**Written task**
Please collect every line below that contains the string "opExtrude", copying each one in full.

* begin *

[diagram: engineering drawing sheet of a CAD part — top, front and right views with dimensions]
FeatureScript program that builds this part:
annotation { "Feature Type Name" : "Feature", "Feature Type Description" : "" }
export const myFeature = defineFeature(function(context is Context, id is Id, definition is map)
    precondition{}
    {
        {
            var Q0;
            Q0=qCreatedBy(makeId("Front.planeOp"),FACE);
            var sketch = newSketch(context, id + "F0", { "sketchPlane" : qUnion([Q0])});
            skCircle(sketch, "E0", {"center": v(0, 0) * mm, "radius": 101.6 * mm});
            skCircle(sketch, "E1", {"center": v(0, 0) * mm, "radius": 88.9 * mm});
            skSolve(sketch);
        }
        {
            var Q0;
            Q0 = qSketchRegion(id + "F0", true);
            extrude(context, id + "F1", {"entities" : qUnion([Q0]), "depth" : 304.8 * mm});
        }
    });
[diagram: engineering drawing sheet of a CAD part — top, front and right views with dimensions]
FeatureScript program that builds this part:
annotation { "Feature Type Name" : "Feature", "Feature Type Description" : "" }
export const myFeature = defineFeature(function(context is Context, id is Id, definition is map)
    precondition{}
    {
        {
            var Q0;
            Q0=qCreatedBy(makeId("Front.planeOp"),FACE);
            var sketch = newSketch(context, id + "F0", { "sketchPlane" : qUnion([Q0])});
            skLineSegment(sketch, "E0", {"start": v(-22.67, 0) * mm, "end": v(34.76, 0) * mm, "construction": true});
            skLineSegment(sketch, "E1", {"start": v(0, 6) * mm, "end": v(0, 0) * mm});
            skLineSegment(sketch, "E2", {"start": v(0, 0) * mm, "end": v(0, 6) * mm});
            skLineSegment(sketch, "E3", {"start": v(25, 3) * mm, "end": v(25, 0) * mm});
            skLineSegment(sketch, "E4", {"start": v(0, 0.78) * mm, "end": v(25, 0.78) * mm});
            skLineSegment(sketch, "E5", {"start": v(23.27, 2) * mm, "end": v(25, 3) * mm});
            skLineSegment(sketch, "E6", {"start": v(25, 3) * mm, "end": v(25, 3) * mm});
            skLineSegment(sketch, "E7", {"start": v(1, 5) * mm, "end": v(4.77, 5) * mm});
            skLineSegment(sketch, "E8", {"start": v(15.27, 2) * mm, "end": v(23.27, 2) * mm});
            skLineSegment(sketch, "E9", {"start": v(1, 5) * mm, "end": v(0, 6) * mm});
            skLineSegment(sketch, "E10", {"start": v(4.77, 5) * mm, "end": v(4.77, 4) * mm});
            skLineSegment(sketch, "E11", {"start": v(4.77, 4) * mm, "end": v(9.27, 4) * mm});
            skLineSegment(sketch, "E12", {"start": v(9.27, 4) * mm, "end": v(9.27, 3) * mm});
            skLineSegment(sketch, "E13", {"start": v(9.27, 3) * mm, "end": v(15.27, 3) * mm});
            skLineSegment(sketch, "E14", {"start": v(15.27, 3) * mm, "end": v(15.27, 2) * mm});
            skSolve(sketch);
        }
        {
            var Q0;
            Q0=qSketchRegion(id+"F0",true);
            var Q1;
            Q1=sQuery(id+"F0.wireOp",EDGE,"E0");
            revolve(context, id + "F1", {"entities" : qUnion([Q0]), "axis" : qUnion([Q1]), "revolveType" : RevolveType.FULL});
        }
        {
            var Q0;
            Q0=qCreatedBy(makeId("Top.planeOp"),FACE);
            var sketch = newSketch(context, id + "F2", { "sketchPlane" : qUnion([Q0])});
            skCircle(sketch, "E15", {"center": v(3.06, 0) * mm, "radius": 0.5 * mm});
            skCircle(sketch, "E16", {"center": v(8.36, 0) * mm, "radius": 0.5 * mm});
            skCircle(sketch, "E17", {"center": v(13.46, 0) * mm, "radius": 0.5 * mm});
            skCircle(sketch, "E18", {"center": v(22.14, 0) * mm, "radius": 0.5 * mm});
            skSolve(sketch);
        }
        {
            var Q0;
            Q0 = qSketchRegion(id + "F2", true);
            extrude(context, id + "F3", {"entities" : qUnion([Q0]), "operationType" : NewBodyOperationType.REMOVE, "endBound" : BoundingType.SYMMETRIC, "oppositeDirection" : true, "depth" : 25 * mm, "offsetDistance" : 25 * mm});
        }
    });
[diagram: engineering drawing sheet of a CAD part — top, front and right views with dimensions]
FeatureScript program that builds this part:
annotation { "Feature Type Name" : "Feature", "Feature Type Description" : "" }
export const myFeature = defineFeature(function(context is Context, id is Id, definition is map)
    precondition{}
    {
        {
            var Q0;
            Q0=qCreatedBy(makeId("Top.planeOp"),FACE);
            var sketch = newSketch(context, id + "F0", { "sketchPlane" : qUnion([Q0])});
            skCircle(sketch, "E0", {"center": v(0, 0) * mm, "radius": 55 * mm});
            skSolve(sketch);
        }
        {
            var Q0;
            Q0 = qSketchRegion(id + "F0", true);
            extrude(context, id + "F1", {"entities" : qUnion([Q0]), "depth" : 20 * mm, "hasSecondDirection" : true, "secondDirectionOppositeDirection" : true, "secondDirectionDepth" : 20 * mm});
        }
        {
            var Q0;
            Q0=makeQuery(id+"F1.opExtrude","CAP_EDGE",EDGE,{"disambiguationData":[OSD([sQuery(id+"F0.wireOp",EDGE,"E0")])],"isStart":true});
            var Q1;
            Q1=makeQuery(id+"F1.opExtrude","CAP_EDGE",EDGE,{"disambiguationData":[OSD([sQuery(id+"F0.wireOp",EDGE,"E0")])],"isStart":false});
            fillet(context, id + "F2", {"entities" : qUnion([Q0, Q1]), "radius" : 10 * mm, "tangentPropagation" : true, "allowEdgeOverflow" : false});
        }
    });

* end *

**Task output**
            Q0=makeQuery(id+"F1.opExtrude","CAP_EDGE",EDGE,{"disambiguationData":[OSD([sQuery(id+"F0.wireOp",EDGE,"E0")])],"isStart":true});
            Q1=makeQuery(id+"F1.opExtrude","CAP_EDGE",EDGE,{"disambiguationData":[OSD([sQuery(id+"F0.wireOp",EDGE,"E0")])],"isStart":false});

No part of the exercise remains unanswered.